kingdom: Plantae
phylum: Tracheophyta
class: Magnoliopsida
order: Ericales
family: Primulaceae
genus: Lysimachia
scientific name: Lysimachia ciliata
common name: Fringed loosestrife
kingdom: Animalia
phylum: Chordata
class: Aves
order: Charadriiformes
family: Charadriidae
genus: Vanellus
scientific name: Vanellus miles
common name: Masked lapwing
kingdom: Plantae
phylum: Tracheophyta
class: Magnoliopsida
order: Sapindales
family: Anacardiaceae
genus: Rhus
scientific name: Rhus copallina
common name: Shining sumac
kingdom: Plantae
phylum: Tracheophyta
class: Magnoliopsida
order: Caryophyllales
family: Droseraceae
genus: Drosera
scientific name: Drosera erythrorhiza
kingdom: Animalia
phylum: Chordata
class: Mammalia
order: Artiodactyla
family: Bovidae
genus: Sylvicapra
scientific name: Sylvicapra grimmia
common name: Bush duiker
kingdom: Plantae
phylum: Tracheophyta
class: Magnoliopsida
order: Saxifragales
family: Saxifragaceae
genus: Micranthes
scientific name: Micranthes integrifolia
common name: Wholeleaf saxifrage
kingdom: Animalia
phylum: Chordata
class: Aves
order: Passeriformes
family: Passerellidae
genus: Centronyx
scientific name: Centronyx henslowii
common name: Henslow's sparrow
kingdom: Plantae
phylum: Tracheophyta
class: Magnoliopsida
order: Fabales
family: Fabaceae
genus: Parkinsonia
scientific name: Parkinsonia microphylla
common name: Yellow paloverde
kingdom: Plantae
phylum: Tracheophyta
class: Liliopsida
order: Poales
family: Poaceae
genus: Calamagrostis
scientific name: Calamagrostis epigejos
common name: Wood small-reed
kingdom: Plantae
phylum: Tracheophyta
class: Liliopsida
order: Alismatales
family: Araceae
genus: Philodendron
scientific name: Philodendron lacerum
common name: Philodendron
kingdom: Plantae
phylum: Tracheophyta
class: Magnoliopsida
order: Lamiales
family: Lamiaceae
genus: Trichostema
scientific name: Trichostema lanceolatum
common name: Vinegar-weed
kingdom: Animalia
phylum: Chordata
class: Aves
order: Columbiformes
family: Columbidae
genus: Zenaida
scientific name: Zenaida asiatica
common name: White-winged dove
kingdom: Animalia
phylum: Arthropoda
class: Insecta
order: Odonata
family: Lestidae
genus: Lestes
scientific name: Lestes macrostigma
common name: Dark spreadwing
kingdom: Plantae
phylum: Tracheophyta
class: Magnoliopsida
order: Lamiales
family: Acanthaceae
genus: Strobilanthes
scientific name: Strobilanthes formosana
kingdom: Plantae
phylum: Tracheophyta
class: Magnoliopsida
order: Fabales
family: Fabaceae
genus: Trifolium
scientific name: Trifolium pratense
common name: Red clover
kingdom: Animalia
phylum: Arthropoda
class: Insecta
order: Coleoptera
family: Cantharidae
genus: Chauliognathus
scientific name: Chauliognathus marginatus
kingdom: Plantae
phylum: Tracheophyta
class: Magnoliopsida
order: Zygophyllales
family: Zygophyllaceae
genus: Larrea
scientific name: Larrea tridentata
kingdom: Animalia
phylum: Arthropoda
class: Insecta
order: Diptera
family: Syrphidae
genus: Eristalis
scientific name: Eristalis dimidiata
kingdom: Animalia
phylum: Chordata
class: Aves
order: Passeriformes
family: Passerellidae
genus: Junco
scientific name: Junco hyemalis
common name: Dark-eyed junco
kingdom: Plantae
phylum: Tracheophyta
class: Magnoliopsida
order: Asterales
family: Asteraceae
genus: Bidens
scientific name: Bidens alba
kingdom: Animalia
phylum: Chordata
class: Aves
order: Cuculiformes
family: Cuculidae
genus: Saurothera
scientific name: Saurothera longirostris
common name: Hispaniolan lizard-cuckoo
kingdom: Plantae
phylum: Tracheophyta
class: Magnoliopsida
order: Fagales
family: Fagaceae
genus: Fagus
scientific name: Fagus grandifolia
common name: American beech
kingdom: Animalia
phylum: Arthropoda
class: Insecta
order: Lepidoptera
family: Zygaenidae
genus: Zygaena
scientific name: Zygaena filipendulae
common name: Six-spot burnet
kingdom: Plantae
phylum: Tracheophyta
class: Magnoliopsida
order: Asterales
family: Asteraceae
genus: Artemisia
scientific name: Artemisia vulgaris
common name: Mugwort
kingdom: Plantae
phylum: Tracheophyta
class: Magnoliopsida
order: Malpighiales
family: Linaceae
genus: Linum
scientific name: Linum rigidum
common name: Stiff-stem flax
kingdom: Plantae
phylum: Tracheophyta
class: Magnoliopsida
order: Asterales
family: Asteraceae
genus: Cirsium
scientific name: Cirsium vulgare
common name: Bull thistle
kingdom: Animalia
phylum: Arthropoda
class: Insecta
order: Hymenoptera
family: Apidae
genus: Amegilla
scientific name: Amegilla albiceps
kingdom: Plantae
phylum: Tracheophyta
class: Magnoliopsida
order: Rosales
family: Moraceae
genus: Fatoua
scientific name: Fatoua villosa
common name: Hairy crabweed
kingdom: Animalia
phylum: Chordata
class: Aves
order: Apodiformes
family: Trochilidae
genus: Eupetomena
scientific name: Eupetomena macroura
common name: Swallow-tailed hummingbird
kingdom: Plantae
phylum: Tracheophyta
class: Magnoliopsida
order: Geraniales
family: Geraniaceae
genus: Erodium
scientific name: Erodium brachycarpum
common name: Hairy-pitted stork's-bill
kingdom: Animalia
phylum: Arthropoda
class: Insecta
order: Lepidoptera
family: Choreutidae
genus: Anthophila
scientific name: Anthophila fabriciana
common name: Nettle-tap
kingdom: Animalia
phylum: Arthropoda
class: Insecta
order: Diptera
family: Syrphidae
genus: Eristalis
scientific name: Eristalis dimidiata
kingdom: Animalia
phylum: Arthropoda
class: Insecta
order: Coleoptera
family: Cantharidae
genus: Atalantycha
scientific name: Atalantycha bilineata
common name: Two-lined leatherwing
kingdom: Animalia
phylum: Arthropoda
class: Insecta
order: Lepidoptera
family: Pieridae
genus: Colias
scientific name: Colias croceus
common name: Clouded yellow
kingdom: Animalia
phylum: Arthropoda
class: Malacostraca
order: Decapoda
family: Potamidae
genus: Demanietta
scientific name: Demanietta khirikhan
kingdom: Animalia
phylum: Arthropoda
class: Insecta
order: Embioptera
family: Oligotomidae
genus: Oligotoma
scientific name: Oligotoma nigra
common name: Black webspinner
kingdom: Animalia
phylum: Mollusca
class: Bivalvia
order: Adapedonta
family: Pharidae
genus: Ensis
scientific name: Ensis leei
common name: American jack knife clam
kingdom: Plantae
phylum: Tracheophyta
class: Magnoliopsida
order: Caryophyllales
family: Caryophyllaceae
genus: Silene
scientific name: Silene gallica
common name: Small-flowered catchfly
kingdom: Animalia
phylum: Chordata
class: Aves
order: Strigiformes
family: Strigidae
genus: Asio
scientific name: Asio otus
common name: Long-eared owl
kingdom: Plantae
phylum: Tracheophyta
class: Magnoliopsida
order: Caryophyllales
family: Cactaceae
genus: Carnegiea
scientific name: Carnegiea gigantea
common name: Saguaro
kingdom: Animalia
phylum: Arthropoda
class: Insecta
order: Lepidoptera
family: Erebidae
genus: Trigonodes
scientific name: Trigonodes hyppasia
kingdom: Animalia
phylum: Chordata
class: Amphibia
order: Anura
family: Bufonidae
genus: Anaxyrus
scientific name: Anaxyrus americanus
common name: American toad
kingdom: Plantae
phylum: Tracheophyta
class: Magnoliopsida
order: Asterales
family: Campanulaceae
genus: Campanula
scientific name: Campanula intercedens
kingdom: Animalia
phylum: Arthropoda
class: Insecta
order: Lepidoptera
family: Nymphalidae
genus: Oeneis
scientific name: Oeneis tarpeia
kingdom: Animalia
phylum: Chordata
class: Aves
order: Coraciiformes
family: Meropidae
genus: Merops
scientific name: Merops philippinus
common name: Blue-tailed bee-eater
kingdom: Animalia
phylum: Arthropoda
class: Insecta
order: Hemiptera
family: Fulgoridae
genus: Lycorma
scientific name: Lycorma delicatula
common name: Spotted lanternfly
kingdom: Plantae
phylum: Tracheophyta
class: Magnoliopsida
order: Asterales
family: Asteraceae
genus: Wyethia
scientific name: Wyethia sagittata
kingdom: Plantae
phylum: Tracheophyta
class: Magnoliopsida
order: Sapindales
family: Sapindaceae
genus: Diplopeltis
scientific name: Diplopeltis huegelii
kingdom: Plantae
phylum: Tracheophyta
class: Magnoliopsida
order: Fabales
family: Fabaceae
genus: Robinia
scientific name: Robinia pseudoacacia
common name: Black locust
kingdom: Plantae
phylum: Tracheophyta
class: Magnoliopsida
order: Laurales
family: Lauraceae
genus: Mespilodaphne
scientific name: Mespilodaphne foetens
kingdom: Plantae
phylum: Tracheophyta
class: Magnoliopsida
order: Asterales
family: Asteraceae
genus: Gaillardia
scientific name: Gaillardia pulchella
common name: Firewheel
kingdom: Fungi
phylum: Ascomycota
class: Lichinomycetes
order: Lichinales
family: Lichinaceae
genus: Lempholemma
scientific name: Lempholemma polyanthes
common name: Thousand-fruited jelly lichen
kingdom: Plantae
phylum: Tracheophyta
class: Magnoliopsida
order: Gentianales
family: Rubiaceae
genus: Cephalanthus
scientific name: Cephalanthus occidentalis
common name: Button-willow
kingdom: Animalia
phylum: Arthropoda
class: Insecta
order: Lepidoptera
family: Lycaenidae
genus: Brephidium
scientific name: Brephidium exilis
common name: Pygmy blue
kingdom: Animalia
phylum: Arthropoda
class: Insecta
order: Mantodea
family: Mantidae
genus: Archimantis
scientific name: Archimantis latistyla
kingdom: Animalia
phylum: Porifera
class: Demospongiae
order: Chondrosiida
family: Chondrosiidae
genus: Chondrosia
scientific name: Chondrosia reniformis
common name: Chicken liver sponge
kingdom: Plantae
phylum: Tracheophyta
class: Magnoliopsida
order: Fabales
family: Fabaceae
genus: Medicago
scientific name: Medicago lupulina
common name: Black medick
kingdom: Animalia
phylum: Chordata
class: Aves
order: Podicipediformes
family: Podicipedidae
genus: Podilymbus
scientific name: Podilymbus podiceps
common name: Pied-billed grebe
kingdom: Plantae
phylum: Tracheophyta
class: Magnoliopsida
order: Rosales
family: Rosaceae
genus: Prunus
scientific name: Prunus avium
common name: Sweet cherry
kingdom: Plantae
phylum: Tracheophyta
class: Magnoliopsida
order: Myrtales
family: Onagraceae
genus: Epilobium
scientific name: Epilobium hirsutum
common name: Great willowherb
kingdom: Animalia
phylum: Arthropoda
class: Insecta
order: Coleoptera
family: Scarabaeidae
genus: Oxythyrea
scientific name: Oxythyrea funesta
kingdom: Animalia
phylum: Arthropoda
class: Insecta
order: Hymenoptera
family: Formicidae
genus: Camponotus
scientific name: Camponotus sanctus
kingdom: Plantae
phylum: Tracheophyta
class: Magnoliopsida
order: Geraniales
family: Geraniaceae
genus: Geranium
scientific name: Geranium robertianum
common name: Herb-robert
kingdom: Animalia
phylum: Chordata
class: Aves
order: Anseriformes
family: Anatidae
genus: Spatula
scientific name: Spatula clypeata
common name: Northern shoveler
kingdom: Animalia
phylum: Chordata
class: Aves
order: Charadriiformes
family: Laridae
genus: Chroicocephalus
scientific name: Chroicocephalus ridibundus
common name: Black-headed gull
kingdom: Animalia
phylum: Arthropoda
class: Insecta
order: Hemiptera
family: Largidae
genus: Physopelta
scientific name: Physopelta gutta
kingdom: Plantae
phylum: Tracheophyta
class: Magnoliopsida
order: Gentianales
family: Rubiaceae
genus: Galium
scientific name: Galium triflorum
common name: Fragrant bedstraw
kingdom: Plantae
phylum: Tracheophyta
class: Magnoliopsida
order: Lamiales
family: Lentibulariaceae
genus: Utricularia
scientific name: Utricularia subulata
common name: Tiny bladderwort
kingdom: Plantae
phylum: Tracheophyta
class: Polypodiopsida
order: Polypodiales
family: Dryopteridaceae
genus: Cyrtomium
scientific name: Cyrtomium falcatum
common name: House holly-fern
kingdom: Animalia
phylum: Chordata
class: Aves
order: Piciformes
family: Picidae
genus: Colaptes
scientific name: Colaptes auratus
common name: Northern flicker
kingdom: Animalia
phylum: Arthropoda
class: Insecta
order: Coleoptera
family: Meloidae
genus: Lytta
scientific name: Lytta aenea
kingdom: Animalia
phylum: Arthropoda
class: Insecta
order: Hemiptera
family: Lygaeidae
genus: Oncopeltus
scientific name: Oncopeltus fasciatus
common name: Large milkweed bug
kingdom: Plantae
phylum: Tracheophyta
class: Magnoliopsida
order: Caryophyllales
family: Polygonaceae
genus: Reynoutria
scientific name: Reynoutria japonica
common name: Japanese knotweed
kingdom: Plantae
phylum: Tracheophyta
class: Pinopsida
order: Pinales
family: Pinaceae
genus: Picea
----
Please echo the lines of the items above, starting with the line with "scientific name: Parkinsonia microphylla" and going on through the line with "family: Araceae", and give only those lines, word for word.

Exercise answer
scientific name: Parkinsonia microphylla
common name: Yellow paloverde
kingdom: Plantae
phylum: Tracheophyta
class: Liliopsida
order: Poales
family: Poaceae
genus: Calamagrostis
scientific name: Calamagrostis epigejos
common name: Wood small-reed
kingdom: Plantae
phylum: Tracheophyta
class: Liliopsida
order: Alismatales
family: Araceae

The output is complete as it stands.